Basically, I’m more cynical than the next guy. But it is obvious. If US Big Oil would throw in the towel on the denial campaign, everyone would feel better and we could move on. We could aim for stabilization. General Accounting Office data shows BP’s words were translated into action in the San Juan Basin, and the same dataset proves US industry could care less.
If gas industry people want to know how bad this leak problem is, they can ask BP, who are in a position to say how much of this can be eliminated, how long it will take, and what it will cost.
Clearly, the use of natural gas in the entire world up to now has been worse than coal.
E.g.: in 2004 the GAO accepted the US gas industry line that leaks were lower than 1%, and looked out at the mayhem going on in the rest of the world (Russia announced it was not flaring at all even as NOAA satellite data proved they were doing “significant” flaring) and in comparison estimated world leakage at 3%. Maybe world data was actually beyond 6%. Why is 10% out of the question?
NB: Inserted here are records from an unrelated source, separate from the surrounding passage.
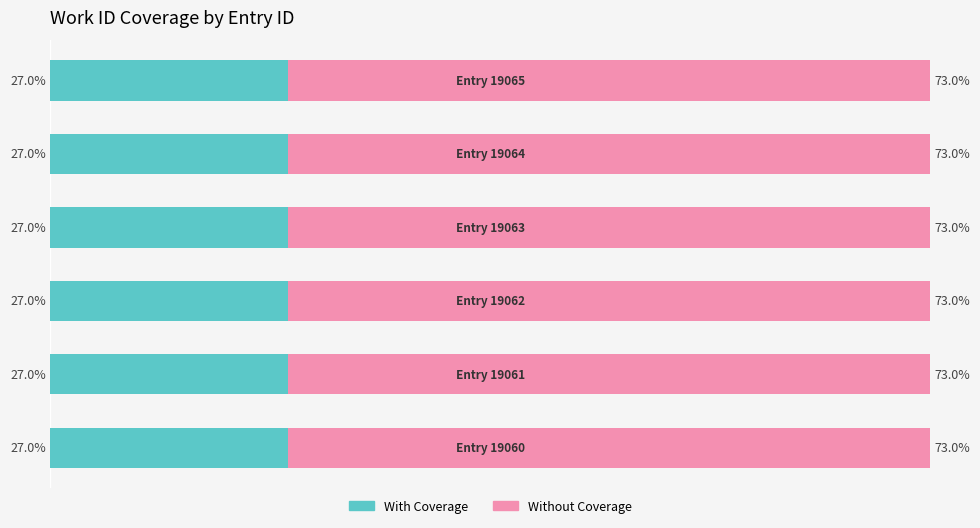

Rank the series by their average value, from highest to lowest.

Without Coverage, With Coverage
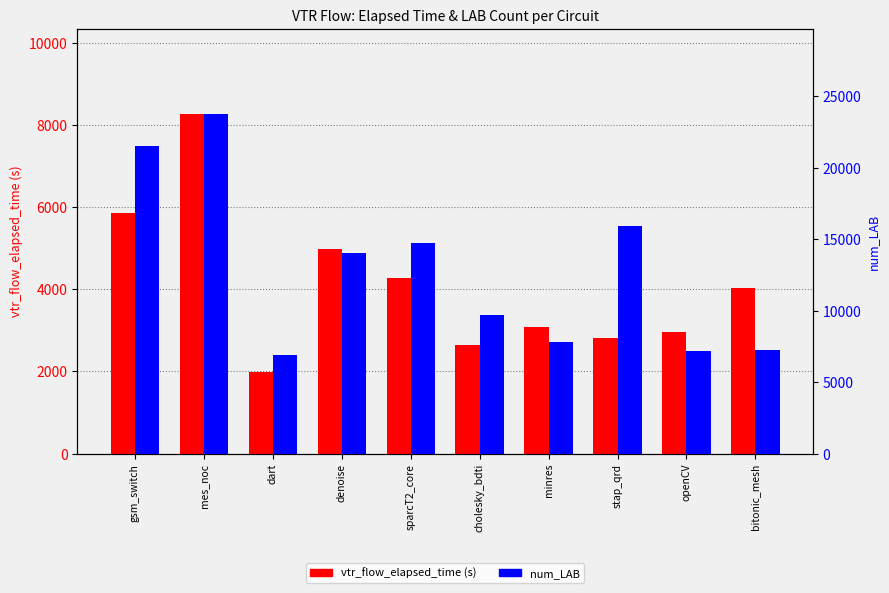

Rank the series at denoise from lowest to highest value.

vtr_flow_elapsed_time, num_LAB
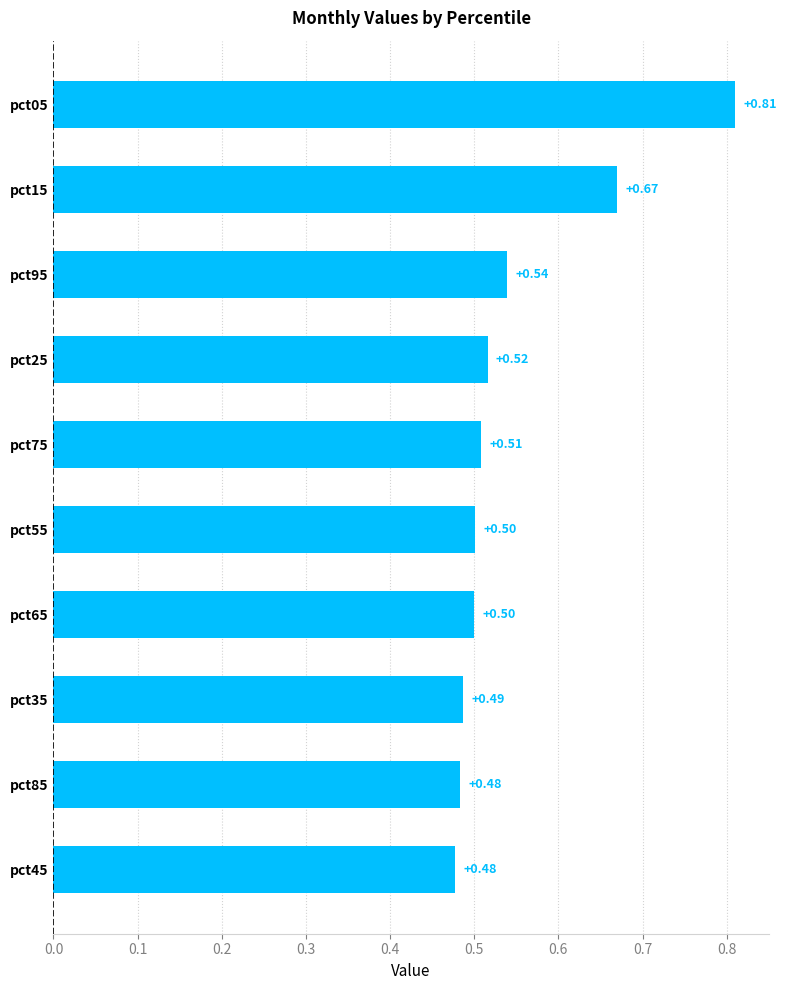

What is the sum of all values?

5.5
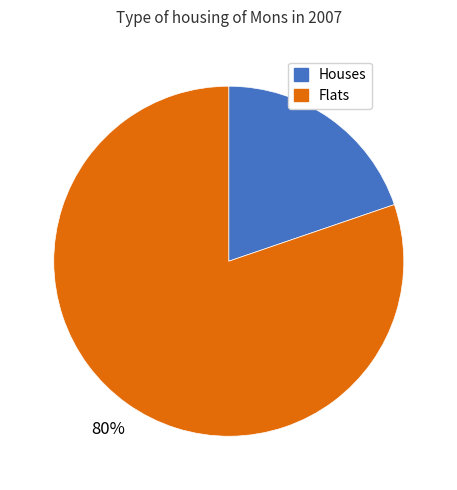

Count the number of slices in the pie.

2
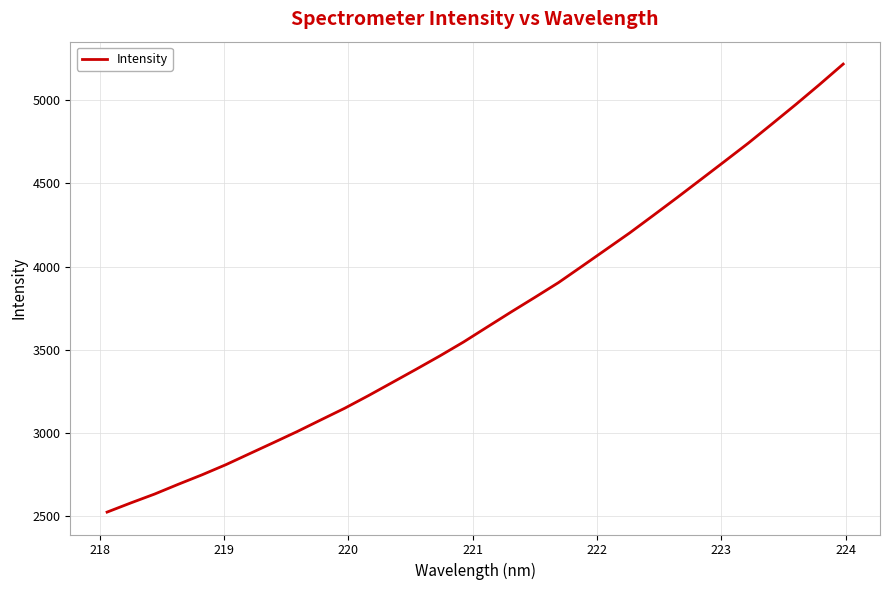

What is the maximum value shown in the chart?

5216.5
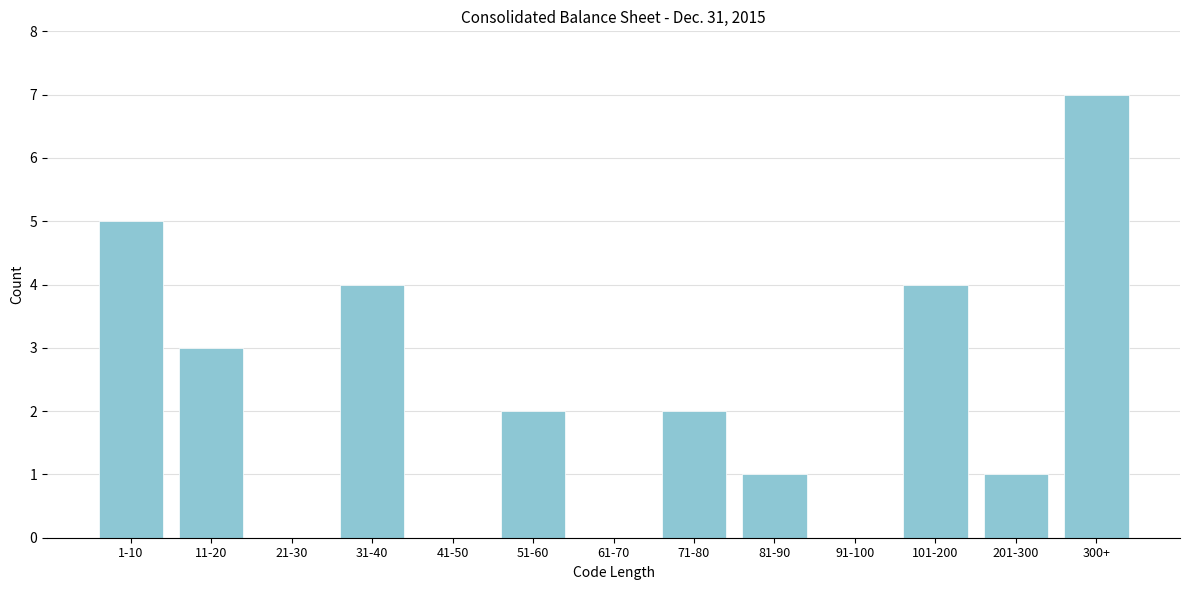

Reading left to right, transcribe all the data shown in this chart.

1-10=5	11-20=3	21-30=0	31-40=4	41-50=0	51-60=2	61-70=0	71-80=2	81-90=1	91-100=0	101-200=4	201-300=1	300+=7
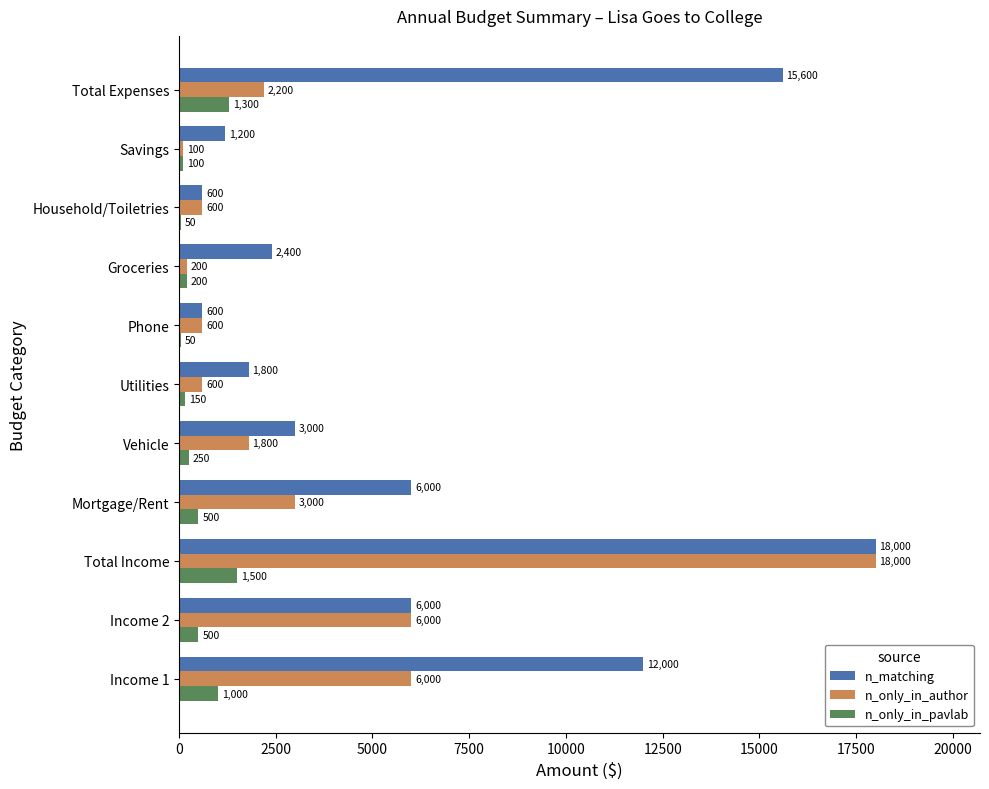

What is the sum of all n_only_in_author values?

39100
This industry is using natural gas in areas where there is no electric grid as a power source, not by burning it, but as a substitute for compressed air.
In the US, past gas use must have been worse than coal and may even now be worse than coal. It may add up that the historic use of gas in the US to the present has been worse for the climate than if coal had been substituted all along, even if the climate impact is viewed over 100 years.
1. EPA/GRI (1996) Methane Emissions from the Natural Gas Industry. Prepared by Harrison, M., T. Shires, J. Wessels, and R. Cowgill, eds., Radian International LLC for National Risk Management Research Laboratory, Air Pollution Prevention and Control Division, Research Triangle Park, NC. EPA-600/R-96-080a.
2 EPA (1996) Methane Emissions from the U.S. Petroleum Industry (Draft). Prepared by Radian. U.S. Environmental Protection Agency. June 1996.